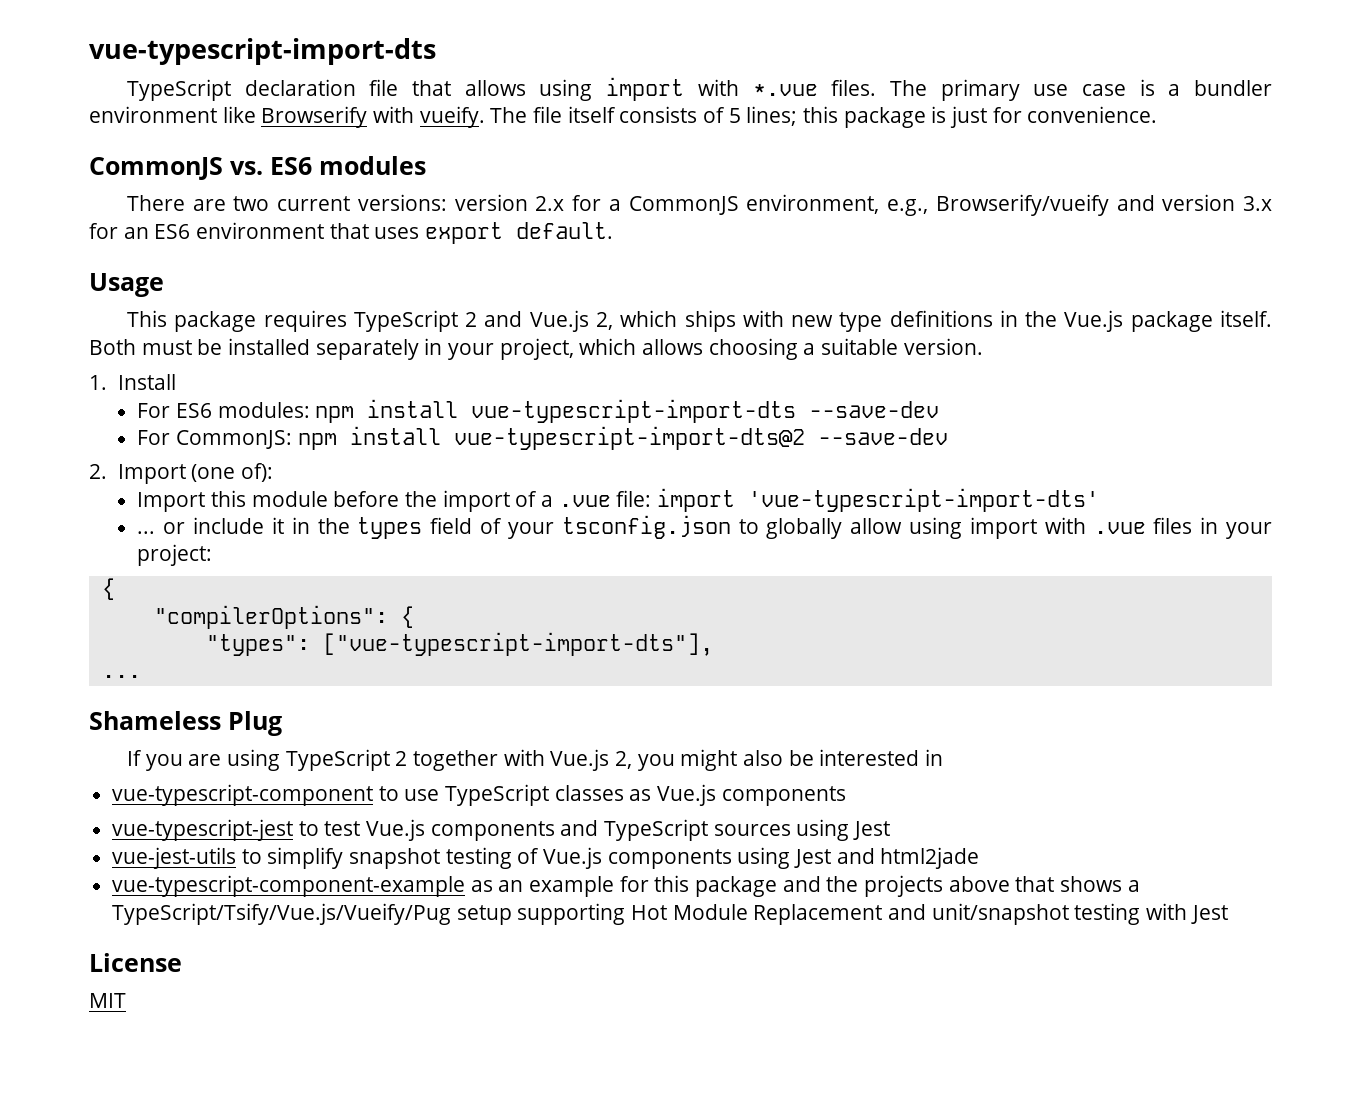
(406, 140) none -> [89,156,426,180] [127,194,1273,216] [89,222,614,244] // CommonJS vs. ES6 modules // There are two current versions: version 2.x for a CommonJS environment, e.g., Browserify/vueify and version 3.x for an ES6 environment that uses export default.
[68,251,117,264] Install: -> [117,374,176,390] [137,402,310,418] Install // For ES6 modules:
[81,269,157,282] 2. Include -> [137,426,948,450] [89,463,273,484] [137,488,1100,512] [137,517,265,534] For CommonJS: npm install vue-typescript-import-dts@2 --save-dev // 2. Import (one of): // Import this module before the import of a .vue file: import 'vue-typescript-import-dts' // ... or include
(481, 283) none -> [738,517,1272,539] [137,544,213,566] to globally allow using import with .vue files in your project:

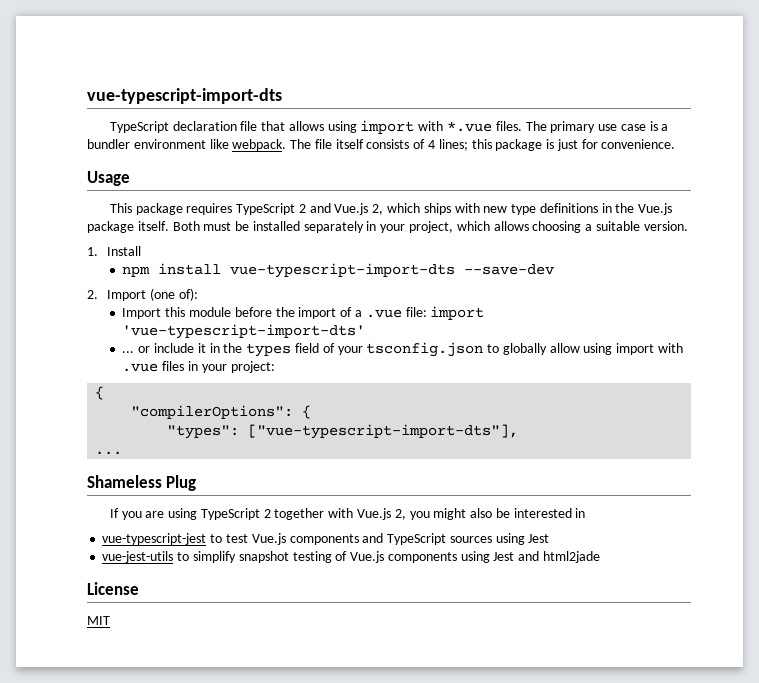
[261,106,485,128] Browserify with vueify. -> [232,139,287,151] webpack.
[728,108,741,123] 5 -> [428,140,436,149] 4
[89,156,426,180] [127,194,1273,216] [89,222,614,244] // CommonJS vs. ES6 modules // There are two current versions: version 2.x for a CommonJS environment, e.g., Browserify/vueify and version 3.x for an ES6 environment that uses export default. -> (676, 144) none
[137,402,310,418] For ES6 modules: -> (142, 251) none
[137,426,948,450] // For CommonJS: npm install vue-typescript-import-dts@2 --save-dev -> (555, 269) none
[112,784,846,806] // vue-typescript-component to use TypeScript classes as Vue.js components -> (586, 513) none
[112,875,1140,897] [112,903,1228,925] // vue-typescript-component-example as an example for this package and the projects above that shows a TypeScript/Tsify/Vue.js/Vueify/Pug setup supporting Hot Module Replacement and unit/snapshot testing with Jest -> (600, 557) none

### What you need to do
Copy, with no alteration, the line that contains "[728,108,741,123] 5 -> [428,140,436,149] 4" and each remaining line of the listing above.

### Your solution
[728,108,741,123] 5 -> [428,140,436,149] 4
[89,156,426,180] [127,194,1273,216] [89,222,614,244] // CommonJS vs. ES6 modules // There are two current versions: version 2.x for a CommonJS environment, e.g., Browserify/vueify and version 3.x for an ES6 environment that uses export default. -> (676, 144) none
[137,402,310,418] For ES6 modules: -> (142, 251) none
[137,426,948,450] // For CommonJS: npm install vue-typescript-import-dts@2 --save-dev -> (555, 269) none
[112,784,846,806] // vue-typescript-component to use TypeScript classes as Vue.js components -> (586, 513) none
[112,875,1140,897] [112,903,1228,925] // vue-typescript-component-example as an example for this package and the projects above that shows a TypeScript/Tsify/Vue.js/Vueify/Pug setup supporting Hot Module Replacement and unit/snapshot testing with Jest -> (600, 557) none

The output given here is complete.